One policeman was killed and two were wounded in an operation to destroy a group of gunmen in Dagestan’s Karabudakhkent district on April 18, ITAR-Tass reported. The news agency quoted the chief physician of the hospital in the settlement of Karabudakhkent as saying that the body of the slain policeman was in the hospital and the two injured men were taken to Makhachkala for treatment. Police said earlier in the day that five to ten gunmen, some of them on the wanted list for terrorist crimes, were hiding in the woodland near the village of Gubden. The Associated Press on April 18 quoted Dagestan’s Interior Ministry as saying that a shootout erupted when police were seeking to capture or kill a group of what were believed to be more than five suspected militants hiding out in a wooded mountain area near Gubden, about 60 kilometers (40 miles) south of Makhachkala. On April 5, gunmen shot and killed a police officer in charge of investigating economic crimes in Makhachkala (Chechnya Weekly, April 12).

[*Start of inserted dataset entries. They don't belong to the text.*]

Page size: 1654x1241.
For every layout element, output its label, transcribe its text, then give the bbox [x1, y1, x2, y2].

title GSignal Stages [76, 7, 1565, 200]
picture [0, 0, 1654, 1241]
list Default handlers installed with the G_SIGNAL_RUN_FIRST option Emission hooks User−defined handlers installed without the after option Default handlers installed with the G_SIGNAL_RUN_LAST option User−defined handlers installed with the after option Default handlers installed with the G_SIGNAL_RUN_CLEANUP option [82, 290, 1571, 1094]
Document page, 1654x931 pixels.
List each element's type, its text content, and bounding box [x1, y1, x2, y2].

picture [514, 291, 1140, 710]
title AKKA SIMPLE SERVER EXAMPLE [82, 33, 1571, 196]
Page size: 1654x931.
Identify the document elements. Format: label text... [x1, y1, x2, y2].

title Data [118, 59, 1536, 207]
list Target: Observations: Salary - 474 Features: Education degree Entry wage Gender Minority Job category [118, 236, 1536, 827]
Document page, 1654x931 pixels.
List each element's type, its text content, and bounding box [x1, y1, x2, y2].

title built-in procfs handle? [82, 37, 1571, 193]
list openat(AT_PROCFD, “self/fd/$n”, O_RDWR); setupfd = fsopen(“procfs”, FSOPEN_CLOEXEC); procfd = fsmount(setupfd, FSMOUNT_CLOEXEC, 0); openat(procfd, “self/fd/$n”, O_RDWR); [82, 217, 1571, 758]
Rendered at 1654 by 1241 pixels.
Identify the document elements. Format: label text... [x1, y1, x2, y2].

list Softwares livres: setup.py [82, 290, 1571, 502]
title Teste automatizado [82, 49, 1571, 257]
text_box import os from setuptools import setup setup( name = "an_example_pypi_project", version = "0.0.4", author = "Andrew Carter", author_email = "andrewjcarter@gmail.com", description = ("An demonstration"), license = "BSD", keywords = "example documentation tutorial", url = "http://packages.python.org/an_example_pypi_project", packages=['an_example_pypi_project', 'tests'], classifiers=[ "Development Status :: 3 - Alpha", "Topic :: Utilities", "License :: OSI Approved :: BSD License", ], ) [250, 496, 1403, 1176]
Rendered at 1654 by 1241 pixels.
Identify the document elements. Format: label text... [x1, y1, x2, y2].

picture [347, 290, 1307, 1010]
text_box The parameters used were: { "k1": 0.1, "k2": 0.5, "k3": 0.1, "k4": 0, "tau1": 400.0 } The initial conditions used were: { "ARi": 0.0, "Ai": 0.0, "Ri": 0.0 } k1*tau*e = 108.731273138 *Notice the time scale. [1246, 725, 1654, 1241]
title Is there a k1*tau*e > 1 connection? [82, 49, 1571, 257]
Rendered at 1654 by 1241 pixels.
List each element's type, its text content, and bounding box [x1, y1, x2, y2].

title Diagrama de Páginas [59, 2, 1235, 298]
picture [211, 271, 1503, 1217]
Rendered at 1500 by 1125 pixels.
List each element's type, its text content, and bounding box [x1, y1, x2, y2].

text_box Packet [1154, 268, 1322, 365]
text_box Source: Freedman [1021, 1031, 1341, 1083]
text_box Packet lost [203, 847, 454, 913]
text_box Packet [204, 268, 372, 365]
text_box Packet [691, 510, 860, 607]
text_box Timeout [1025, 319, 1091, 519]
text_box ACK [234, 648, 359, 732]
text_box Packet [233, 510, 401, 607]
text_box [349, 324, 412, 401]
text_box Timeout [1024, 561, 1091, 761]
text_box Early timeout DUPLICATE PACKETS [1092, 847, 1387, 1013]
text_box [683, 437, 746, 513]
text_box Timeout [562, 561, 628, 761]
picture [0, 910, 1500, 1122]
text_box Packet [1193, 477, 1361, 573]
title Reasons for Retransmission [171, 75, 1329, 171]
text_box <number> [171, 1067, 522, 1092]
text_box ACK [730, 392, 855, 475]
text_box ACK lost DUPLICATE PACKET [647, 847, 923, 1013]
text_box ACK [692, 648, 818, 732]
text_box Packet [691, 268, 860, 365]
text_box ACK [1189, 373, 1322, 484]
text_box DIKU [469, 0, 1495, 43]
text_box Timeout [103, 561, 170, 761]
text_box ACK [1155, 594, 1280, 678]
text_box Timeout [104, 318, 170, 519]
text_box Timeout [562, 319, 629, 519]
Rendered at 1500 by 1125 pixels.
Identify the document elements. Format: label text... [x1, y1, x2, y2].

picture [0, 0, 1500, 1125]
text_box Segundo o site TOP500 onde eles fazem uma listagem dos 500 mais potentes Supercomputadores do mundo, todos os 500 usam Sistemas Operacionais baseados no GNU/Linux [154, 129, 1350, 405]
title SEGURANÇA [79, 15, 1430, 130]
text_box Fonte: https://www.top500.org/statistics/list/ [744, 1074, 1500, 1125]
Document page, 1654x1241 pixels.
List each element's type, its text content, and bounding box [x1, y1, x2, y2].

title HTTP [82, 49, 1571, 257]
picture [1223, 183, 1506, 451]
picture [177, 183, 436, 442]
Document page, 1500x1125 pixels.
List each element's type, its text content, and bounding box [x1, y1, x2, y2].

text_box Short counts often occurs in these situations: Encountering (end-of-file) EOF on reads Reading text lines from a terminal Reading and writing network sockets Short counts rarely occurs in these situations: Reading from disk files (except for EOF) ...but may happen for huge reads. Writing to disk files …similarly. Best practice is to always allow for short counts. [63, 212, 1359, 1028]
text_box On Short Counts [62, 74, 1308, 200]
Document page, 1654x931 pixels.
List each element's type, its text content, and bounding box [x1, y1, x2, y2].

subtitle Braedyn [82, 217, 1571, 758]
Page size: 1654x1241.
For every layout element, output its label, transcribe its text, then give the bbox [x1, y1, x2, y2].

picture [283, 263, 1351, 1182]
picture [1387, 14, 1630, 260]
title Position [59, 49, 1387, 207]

On March 31, the separatist Kavkaz-Center website published a transcript provided by the “press service” of the Sharia Jamaat of what it said was an interview given to journalists from the North Caucasus service of Radio Liberty, who had asked for the interview. According to the transcript, the jamaat, which is an armed underground Islamist group based in Dagestan that has claimed responsibility for the murder of dozens of policemen in the republic, was asked about its origins. The person or persons responding for the Sharia Jamaat, who are not identified in the transcript, said the group is “an armed military subdivision of the Caucasus Front” and that “Gen.” Rabbani Khalilov is the “amir of the Dagestan brigade.” The group said the jamaat was set up in 1999 with the goal of “restoring an Islamic government on the territory of the Caucasus” and that it has given a “bayt” – oath of loyalty – to “the Amir of the Muslims of the Caucasus” – Chechen rebel leader Dokka Umarov. The Sharia Jamaat reiterated that it will target “members of the gangs referred to as ‘law-enforcement bodies,’ the FSB, MVD, prosecutor’s office and others,” as well as the “kaffirs-munafiqs” – unbelievers-hypocrites – from the Spiritual Board of Muslims of the Caucasus and the “kaffirs” of the Russian Orthodox Church (Chechnya Weekly, January 12, 2006; November 10, 2005). It added that “in accordance with Islam, those who oppose the calling of Muslims can be killed, as can those who impede the laws given by Allah, those who help the enemy, by word or deed, financially or with arms.” The group said its main sources of funding are from donations from Muslims and from the “spoils of war.”
On April 11, the Dagestani government’s anti-terrorist commission held a meeting to discuss the role of the republic’s media in countering terrorist ideology, Kavkazky Uzel reported. Addressing the meeting, Dagestani President Mukhu Aliev called on the media to prepare more publications of an “anti-terrorist and anti-Wahhabi nature.” The chairman of the Spiritual Board of Muslims of Dagestan, Akhmed Tagaev, told the meeting that the republican media did not give enough attention to traditional Islam and complained that a film shot with the board’s support, entitled “Obyknovenny vakkabizm” (Ordinary Wahhabism), had been showed only on a cable channel in the republic but not on the republic’s state channels. Dagestan’s minister for national policy, information and external relations, Eduard Urazaev, told the meeting that his ministry is planning to issue a book entitled “Vakkabizm v voprosakh i otvetakh” (Wahhabism in questions and answers) that will explain the “negative aspects” of Wahhabism as well as a documentary film that will expose the activities of terrorists and extremists. According to Kavkazky Uzel, Urazaev said his ministry plans to propose that all publishers of religious or political materials, even those with small circulations, be required to register with the government.